Guwahati: In a major push for the uplift of indigenous minorities in Assam, seven sub-committees, constituted for drawing a roadmap for the all-round development of indigenous people from the minority communities in the state, submitted their recommendations to Assam Chief Minister Himanta Biswa Sarma here on Thursday.

The state government had last year constituted sub-committees on cultural identity, health, education, skill development, population stabilisation, financial inclusion and women empowerment.

The sub-groups were formed after threadbare discussions between the chief minister and about 150 leading personalities from indigenous minority communities across various fields in regard to outlining the way forward for the overall development of the indigenous minorities in Assam.

An ACS officer from the Assam government also formed a part of each sub-group as member secretary.

Making the recommendations in regard to identity of indigenous Assamese Muslims, chairman of the sub-committee on cultural identity, Wasbir Hussain said that the state government, through a notification, could recognise the Assamese Muslims as an indigenous Assamese-speaking community of Assam.

“The five sub-groups of Assamese Muslims – Syed, Goriya, Moriya, Deshi and Julha – should be clearly mentioned and recognised in the government notification,” Hussain said.

He further recommended that a separate directorate/authority needed to be set up for Assamese Muslims to provide necessary documentation to the people of the community to reflect their distinct identity.

“The Assam government may undertake a census to identify and document the Assamese Muslim community,” he said.

On political representation, Hussain suggested that a provision similar to Article 333 of the Indian Constitution may be enacted to provide representation of Assamese Muslims in Parliament and Assam Legislative Assembly.

“An Upper House (Legislative Council) may be created in Assam as per Article 169 of the Indian Constitution.

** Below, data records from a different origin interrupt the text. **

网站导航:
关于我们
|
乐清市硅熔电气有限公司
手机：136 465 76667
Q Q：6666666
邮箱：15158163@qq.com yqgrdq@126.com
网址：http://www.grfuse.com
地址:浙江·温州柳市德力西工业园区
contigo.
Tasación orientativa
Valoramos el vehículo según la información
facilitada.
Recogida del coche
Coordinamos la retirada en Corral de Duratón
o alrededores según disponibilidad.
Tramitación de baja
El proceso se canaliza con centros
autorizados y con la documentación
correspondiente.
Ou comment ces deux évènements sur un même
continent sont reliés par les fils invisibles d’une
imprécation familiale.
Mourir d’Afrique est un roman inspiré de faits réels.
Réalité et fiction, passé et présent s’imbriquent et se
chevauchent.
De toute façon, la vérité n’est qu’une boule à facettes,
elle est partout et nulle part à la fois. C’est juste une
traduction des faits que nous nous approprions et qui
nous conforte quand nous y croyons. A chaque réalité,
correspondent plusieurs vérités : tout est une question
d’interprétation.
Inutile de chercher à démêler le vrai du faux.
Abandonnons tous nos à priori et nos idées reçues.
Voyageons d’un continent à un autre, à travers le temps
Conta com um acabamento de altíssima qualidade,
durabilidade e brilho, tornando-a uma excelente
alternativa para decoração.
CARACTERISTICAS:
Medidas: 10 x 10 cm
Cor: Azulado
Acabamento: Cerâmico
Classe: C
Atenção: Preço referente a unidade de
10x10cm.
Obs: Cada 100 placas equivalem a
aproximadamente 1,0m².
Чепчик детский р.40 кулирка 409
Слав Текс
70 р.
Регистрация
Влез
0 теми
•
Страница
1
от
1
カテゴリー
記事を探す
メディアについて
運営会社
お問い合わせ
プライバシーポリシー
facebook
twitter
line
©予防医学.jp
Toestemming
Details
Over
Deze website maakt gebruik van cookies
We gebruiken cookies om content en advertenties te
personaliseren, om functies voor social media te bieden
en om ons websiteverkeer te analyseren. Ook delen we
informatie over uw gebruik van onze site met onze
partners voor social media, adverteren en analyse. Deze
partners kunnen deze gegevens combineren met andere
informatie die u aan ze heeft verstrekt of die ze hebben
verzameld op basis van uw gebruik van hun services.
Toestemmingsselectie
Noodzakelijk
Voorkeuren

Once the Legislative Council is formed, specific number of seats may be reserved for Assamese Muslim community in this council,” he suggested.

The chairman of the sub-group on cultural identity further suggested that an Azaan Pir Kalakhetra may be established in Guwahati to showcase the life and work of Azaan Pir.

“The same Kalakhetra may house auditoriums, library, etc., in the name of other prominent Assamese Muslim personalities. For example, an Ali Mech Library or a Bagh Hazarika Auditorium may be set up,” he said.

Hussain also recommended release of financial grants for the preservation and promotion of Azaan Pir Dargah at Saraguri Chapori in Sivasagar as a historical and tourist site.

“The Azaan Pir Award (which was introduced by the Assam government in 2004) may be revived by the state government. Books on the life and works of Azaan Pir may be published by Assam Publication Board,” he said.

Among other recommendations, he suggested that prominent Assamese Muslim personalities needed to be popularised and the Syed Abdul Malik Literary Award (given only once in 2015) resumed.

Reacting to the proposals from the sub-groups, chief minister Sarma said the proposals submitted by the sub-committees have been accepted by the government and that most of them appear to be implementable.

“We will examine the recommendations before moving forward. The definition given by the sub-committee in regard to indigenous Assamese Muslim appears to be in the positive direction because once it is accepted, the target group, the area, population, etc., will be known and measures taken,” the chief minister said.

“Thereafter, a legislative mechanism will have to be in place followed by administrative decisions and financial support for implementation of the recommendations in the short, mid and long terms,” Sarma said.